The Vested Interest Lobby

The Ufa meet last month in Russia, between the Prime Ministers of Pakistan and India, was a low-key affair. It was to be followed by a meeting between the National Security Advisors of the two countries this month and also by a mechanism wherein their Director Generals of Military Operations were to meet regularly to ‘calm’ cross-border tensions. Analysts speculated that it was a clean break from the past, with Pakistan-related foreign policy passing from the charge of the Foreign Ministry to the National Security Advisor – making relations with Pakistan a primarily ‘security-centric’ issue. Regular meetings between the DGMOs of the two countries could also be called a ‘security’ transfer.

Militaries and National Security directorates tend to be away from the limelight and uninfluenced by day-to-day politics. If a mechanism for regular military-to-military contacts is established, a so-called ‘high-level hotline,’ then tensions that develop regularly over the border can be lowered. Historically, the first real ‘hotline’ was established in 1963, in the aftermath of the Cuban Missile Crisis in which the United States and the USSR were in a dangerous confrontation. It led to the development of instantaneous communication between the Cold War rivals, and possibly, prevented all-out war during intelligence or military crises. A similar mechanism across the frontier in contested Kashmir could do the same for India and Pakistan.

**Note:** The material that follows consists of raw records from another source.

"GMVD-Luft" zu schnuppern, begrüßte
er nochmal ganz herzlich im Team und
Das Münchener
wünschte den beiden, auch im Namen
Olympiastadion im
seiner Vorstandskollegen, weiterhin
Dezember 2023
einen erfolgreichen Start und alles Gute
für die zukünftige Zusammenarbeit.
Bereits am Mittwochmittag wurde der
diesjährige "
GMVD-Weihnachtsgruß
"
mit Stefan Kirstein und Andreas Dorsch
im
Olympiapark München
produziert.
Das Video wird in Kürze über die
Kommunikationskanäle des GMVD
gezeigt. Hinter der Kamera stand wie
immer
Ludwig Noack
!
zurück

However, despite the low-key affair at Ufa, and the even lower-key follow-up, some vested interests have taken note. The attack in Gurdaspur, carried out by “Muslims who came from Pakistan because their underwear was made in Pakistan,” and another attack in Udhampur, a few hundred metres from the Northern Command of the Indian Army, in which a “Pakistan resident named Naved,” was caught and labelled as “Ajmal Kasab-II,” were obviously the handiwork of people who have no interest in the peaceful future of Kashmir and South Asia.

Many holes can be punched in the official versions of both incidents. Dr Bhim Singh has already asked many questions of the Security Forces, mainly as to how a group of armed militants could cross the Line of Control (LoC), traverse the entire Valley of Kashmir, undetected, “stealing food” on the way, cross the Banihal Pass, land outside the Northern Command Headquarters, again undetected, and attack a moving paramilitary convoy in broad daylight. And how, an indoctrinated militant from Pakistan, who claims to have come over to “kill Hindus,” can be held by three unarmed Hindu villagers without shooting them? Either this militant is a “planted story” from across the border to belittle the recent military-civilian initiative, or he is plain stupid and uninformed, because Pakistan has 5 million Hindus among whom he could’ve found his targets. Why take the trouble of such a life-risking trek only to attack an unarmed paramilitary bus, and allow yourself to be overpowered by three villagers and paraded in front of the media?

No doubt, vested interests are at play. Only recently, the Commander of the Indian Army in the Valley of Kashmir said that infiltration in Kashmir was ‘Zero this year.’ So where did these militants come from? If we are to believe that these groups infiltrated recently, then they infiltrated through the toughest, the most secure stretch of the LoC in Poonch. Surely it takes two to tango.

It is sad to see the Indian media play the story of the militant ‘Naved’ again and again rather than view it for what it is – an attempt to frustrate any attempts to establish any form of peace in Kashmir and South Asia, and to keep the two nuclear armed neighbours at loggerheads for however long it is possible. The media would have been better off playing the story of Talib Shah, a Kashmiri boy, who loved Kashmir, who was a post-graduate, and who was killed in an “alleged” encounter in South Kashmir a few days ago. Did it miss the story of a disaffected Kashmiri youth joining the ranks of violent resistance without travelling to Pakistan? Because, in the context of Kashmir, Talib and his like-minded friends are far more worrisome than anyone claiming to have come to “kill Hindus.”